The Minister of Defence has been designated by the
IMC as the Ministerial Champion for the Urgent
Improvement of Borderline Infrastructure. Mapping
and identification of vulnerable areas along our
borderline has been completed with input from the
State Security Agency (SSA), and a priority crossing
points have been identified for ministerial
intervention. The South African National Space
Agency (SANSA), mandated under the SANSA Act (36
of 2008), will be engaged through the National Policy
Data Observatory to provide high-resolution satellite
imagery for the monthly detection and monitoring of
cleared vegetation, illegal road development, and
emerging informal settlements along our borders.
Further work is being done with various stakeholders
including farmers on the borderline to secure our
- - -
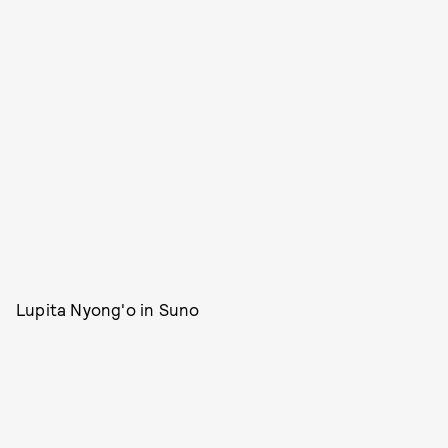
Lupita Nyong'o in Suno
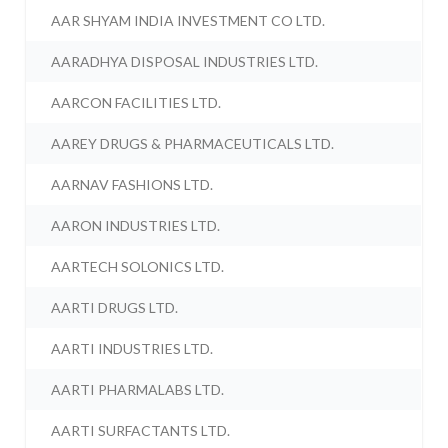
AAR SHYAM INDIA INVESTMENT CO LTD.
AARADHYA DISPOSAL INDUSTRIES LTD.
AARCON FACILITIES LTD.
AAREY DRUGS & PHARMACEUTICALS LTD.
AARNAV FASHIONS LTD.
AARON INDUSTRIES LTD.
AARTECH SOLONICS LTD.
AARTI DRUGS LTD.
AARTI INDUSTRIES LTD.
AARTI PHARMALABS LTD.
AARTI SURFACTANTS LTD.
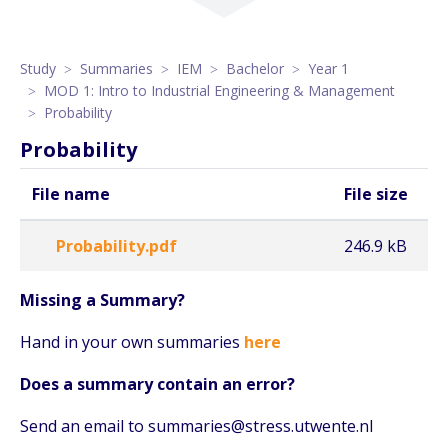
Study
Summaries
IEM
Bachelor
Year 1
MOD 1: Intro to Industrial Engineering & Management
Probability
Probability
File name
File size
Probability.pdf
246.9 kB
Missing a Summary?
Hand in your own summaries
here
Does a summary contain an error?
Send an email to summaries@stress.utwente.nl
- - -
Exercise goal:
Swap "Probability" for "Statistics" in everything from the line containing "AAR SHYAM INDIA INVESTMENT CO LTD." down to the line containing "Send an email to summaries@stress.utwente.nl", and give back only those lines with nothing else changed. Leave the pictures out.

Response to the exercise:
AAR SHYAM INDIA INVESTMENT CO LTD.
AARADHYA DISPOSAL INDUSTRIES LTD.
AARCON FACILITIES LTD.
AAREY DRUGS & PHARMACEUTICALS LTD.
AARNAV FASHIONS LTD.
AARON INDUSTRIES LTD.
AARTECH SOLONICS LTD.
AARTI DRUGS LTD.
AARTI INDUSTRIES LTD.
AARTI PHARMALABS LTD.
AARTI SURFACTANTS LTD.
Study
Summaries
IEM
Bachelor
Year 1
MOD 1: Intro to Industrial Engineering & Management
Statistics
Statistics
File name
File size
Statistics.pdf
246.9 kB
Missing a Summary?
Hand in your own summaries
here
Does a summary contain an error?
Send an email to summaries@stress.utwente.nl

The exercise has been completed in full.